Data extract START

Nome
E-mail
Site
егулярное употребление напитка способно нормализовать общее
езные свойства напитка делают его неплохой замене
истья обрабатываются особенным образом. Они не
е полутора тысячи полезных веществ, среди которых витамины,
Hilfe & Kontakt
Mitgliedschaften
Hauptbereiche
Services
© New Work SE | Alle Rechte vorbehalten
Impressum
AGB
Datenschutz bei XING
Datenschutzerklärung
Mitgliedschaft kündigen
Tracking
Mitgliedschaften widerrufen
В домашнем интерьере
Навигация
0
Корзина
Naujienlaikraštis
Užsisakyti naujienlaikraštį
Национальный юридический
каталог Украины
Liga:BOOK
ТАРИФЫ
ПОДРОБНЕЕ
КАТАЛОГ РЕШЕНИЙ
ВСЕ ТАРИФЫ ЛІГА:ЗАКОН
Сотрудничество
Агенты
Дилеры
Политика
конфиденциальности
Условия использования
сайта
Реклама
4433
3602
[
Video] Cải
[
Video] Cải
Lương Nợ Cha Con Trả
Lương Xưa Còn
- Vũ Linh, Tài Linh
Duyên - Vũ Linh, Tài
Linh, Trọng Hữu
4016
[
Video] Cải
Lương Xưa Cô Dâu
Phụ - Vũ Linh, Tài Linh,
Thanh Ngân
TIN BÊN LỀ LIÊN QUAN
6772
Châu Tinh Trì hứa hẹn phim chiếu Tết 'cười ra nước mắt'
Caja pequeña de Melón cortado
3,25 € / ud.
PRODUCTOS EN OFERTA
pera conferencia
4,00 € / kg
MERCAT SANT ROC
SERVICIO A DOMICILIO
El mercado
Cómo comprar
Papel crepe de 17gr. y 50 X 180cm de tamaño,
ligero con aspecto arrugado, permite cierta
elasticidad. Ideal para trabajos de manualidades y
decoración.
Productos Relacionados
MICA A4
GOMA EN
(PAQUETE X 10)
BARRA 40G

Data extract END
Data extract START

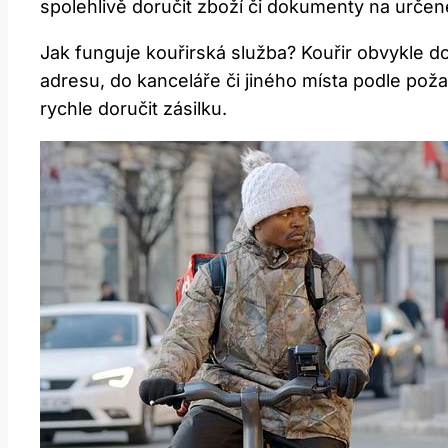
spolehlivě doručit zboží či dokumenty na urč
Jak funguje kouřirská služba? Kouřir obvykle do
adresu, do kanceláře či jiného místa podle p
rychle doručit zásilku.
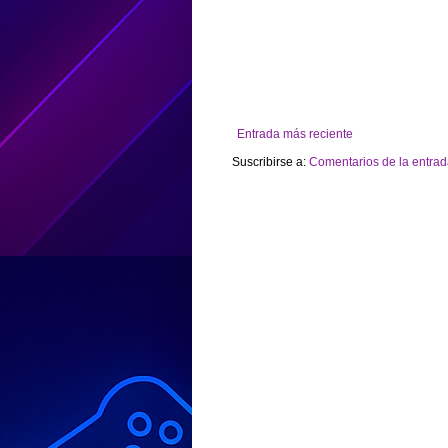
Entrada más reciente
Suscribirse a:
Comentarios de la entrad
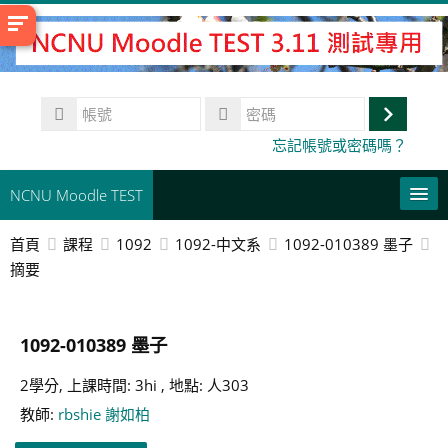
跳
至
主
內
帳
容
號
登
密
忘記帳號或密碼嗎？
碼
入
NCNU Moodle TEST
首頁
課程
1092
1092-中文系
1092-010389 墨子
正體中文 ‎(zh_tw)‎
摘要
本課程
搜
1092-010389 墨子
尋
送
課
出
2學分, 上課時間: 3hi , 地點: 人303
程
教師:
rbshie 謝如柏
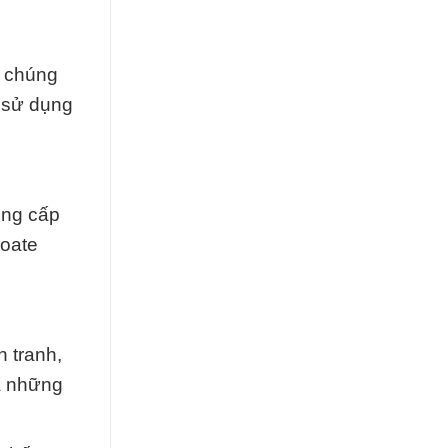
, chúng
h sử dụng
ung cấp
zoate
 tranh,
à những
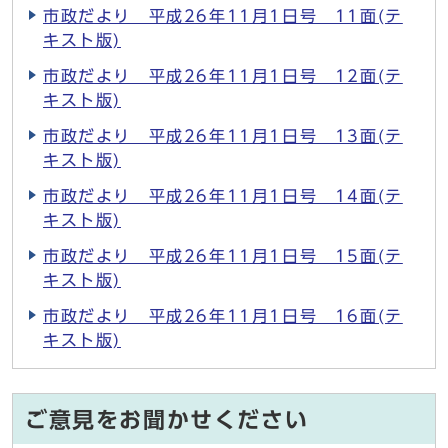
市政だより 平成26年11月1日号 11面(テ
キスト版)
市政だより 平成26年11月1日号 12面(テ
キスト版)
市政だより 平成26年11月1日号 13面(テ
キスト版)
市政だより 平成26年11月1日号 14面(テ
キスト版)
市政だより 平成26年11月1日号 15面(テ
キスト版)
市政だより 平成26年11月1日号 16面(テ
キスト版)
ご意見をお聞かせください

Data extract END

Assignment:
Reproduce exactly the section above that begins at the line containing "Hauptbereiche" and ends at the line containing "ligero con aspecto arrugado, permite cierta", leaving out all other lines.

Result:
Hauptbereiche
Services
© New Work SE | Alle Rechte vorbehalten
Impressum
AGB
Datenschutz bei XING
Datenschutzerklärung
Mitgliedschaft kündigen
Tracking
Mitgliedschaften widerrufen
В домашнем интерьере
Навигация
0
Корзина
Naujienlaikraštis
Užsisakyti naujienlaikraštį
Национальный юридический
каталог Украины
Liga:BOOK
ТАРИФЫ
ПОДРОБНЕЕ
КАТАЛОГ РЕШЕНИЙ
ВСЕ ТАРИФЫ ЛІГА:ЗАКОН
Сотрудничество
Агенты
Дилеры
Политика
конфиденциальности
Условия использования
сайта
Реклама
4433
3602
[
Video] Cải
[
Video] Cải
Lương Nợ Cha Con Trả
Lương Xưa Còn
- Vũ Linh, Tài Linh
Duyên - Vũ Linh, Tài
Linh, Trọng Hữu
4016
[
Video] Cải
Lương Xưa Cô Dâu
Phụ - Vũ Linh, Tài Linh,
Thanh Ngân
TIN BÊN LỀ LIÊN QUAN
6772
Châu Tinh Trì hứa hẹn phim chiếu Tết 'cười ra nước mắt'
Caja pequeña de Melón cortado
3,25 € / ud.
PRODUCTOS EN OFERTA
pera conferencia
4,00 € / kg
MERCAT SANT ROC
SERVICIO A DOMICILIO
El mercado
Cómo comprar
Papel crepe de 17gr. y 50 X 180cm de tamaño,
ligero con aspecto arrugado, permite cierta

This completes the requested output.